Condamné et remplacé
Si sa condamnation est confirmée, l’Etat pourra-t-il récupérer une partie de son argent? Difficile à imaginer. L’homme de 78 ans, avec pour seul revenu 1650 francs d’AVS, semble incapable de rembourser quoi que ce soit.
Comme les instructions sont longues, coûteuses et ne permettent pas aux pouvoirs publics de récupérer leurs arriérés, de nombreux fraudeurs passent entre les mailles du filet. Les autorités renoncent à poursuivre certains abus, même manifestes. De plus, les condamnations ne suffisent pas à enrayer le système.

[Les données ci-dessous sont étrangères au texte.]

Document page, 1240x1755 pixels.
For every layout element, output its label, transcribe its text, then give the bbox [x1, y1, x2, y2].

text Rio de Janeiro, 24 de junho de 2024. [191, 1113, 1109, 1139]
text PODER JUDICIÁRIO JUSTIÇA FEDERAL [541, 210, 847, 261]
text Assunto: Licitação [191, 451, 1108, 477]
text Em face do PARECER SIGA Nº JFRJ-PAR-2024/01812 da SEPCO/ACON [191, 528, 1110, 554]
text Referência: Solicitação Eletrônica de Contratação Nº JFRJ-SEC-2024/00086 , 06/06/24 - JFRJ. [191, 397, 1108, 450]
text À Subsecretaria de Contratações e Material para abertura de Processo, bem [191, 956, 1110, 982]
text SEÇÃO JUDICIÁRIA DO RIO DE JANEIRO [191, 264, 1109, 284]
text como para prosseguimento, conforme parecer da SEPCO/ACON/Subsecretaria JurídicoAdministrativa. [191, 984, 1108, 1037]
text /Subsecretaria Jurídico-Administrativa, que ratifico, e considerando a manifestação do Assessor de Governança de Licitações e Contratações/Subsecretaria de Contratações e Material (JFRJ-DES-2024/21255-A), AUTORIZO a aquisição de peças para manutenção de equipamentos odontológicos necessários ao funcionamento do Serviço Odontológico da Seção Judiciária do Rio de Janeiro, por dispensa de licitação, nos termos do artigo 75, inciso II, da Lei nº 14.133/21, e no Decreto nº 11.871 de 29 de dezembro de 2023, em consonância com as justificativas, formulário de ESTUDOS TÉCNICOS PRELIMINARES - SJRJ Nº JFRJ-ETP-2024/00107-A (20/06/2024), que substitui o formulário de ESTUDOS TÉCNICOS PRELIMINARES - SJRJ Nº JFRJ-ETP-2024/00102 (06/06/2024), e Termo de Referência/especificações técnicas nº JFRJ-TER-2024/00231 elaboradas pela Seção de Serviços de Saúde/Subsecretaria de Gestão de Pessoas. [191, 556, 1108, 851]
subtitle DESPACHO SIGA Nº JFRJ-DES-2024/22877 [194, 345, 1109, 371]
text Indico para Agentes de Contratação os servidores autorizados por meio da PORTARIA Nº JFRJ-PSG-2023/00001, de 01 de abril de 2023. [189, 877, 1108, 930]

Selon nos informations, Benoît a été remplacé par un autre homme de paille. Ce nouveau fossoyeur, également retraité, opère dans le même milieu avec un mode opératoire similaire. Il compte plus d’une quinzaine de faillites, dont plusieurs très récentes, et n’a pas été inquiété par la justice à ce jour.
«Avec la nouvelle loi, les fraudeurs devront être plus subtiles»
Mais une nouvelle législation entrée en vigueur le 1er janvier dernier pourrait freiner ce type d’escroqueries. «C’était l’autoroute pour les fraudeurs qui savaient comment procéder. Avec la nouvelle loi, c’est plus une route de montagne avec des lacets. Ils devront être plus subtiles et rusés», image le procureur Nicolas Cruchet.
L’Etat devrait maintenant pouvoir mettre rapidement en faillite les entrepreneurs indélicats qui ne règlent pas leurs dettes envers la collectivité. Et ne pas se retrouver les mains vides.
Reste à savoir si cela sera suffisant pour condamner les vrais patrons et protéger l’économie ainsi que les finances publiques. La somme totale des pertes financières liées aux faillites se monte à environ deux milliards de francs par année. Impossible de déterminer quelle part de ce montant est issu de liquidations abusives.
Point de départ de l’enquête: les quelque 50’000 entreprises «dissoutes à la suite de faillites», entre février 2016 et août 2024, répertoriées par l’Index central des raisons de commerce (zefix.ch). Nous nous sommes ensuite basés sur les informations disponibles dans les registres du commerce cantonaux de toute la Suisse, qui contiennent les noms des gérants des sociétés.
Seules les personnes qui exerçaient un mandat actif dans l’entreprise au moment de la faillite ont été comptabilisées. En outre, nous avons exclu les personnes sans droit de signature ou avec des fonctions particulières, comme les organes de révision, les fondés de pouvoir et les liquidateurs.